Data excerpt:
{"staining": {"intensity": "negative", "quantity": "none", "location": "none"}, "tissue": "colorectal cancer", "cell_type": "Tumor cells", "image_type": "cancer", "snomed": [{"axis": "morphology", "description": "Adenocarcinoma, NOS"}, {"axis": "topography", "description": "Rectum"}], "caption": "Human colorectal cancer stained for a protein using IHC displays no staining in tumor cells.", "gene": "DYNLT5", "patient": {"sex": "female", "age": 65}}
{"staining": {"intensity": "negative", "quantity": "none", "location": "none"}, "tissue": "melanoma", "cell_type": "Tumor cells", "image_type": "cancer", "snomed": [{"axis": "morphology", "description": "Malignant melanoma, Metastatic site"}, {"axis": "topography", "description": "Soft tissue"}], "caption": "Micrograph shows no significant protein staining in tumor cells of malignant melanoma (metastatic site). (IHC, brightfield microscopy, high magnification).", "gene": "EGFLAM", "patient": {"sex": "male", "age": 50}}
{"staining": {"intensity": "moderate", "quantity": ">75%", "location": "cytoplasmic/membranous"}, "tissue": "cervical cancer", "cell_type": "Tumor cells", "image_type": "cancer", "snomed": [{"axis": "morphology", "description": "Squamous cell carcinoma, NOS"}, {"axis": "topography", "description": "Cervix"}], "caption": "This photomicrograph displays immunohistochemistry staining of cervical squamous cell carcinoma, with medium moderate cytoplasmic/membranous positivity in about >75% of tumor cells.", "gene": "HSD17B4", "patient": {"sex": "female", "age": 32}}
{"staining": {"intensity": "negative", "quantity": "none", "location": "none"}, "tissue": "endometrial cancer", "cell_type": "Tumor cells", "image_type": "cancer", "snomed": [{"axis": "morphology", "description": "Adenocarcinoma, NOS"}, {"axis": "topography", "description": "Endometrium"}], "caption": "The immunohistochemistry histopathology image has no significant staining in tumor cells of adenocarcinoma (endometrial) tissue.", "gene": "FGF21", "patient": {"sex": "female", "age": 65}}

What the task asks: Please give the listing again exactly, line for line.

Solution to this exercise:
{"staining": {"intensity": "negative", "quantity": "none", "location": "none"}, "tissue": "colorectal cancer", "cell_type": "Tumor cells", "image_type": "cancer", "snomed": [{"axis": "morphology", "description": "Adenocarcinoma, NOS"}, {"axis": "topography", "description": "Rectum"}], "caption": "Human colorectal cancer stained for a protein using IHC displays no staining in tumor cells.", "gene": "DYNLT5", "patient": {"sex": "female", "age": 65}}
{"staining": {"intensity": "negative", "quantity": "none", "location": "none"}, "tissue": "melanoma", "cell_type": "Tumor cells", "image_type": "cancer", "snomed": [{"axis": "morphology", "description": "Malignant melanoma, Metastatic site"}, {"axis": "topography", "description": "Soft tissue"}], "caption": "Micrograph shows no significant protein staining in tumor cells of malignant melanoma (metastatic site). (IHC, brightfield microscopy, high magnification).", "gene": "EGFLAM", "patient": {"sex": "male", "age": 50}}
{"staining": {"intensity": "moderate", "quantity": ">75%", "location": "cytoplasmic/membranous"}, "tissue": "cervical cancer", "cell_type": "Tumor cells", "image_type": "cancer", "snomed": [{"axis": "morphology", "description": "Squamous cell carcinoma, NOS"}, {"axis": "topography", "description": "Cervix"}], "caption": "This photomicrograph displays immunohistochemistry staining of cervical squamous cell carcinoma, with medium moderate cytoplasmic/membranous positivity in about >75% of tumor cells.", "gene": "HSD17B4", "patient": {"sex": "female", "age": 32}}
{"staining": {"intensity": "negative", "quantity": "none", "location": "none"}, "tissue": "endometrial cancer", "cell_type": "Tumor cells", "image_type": "cancer", "snomed": [{"axis": "morphology", "description": "Adenocarcinoma, NOS"}, {"axis": "topography", "description": "Endometrium"}], "caption": "The immunohistochemistry histopathology image has no significant staining in tumor cells of adenocarcinoma (endometrial) tissue.", "gene": "FGF21", "patient": {"sex": "female", "age": 65}}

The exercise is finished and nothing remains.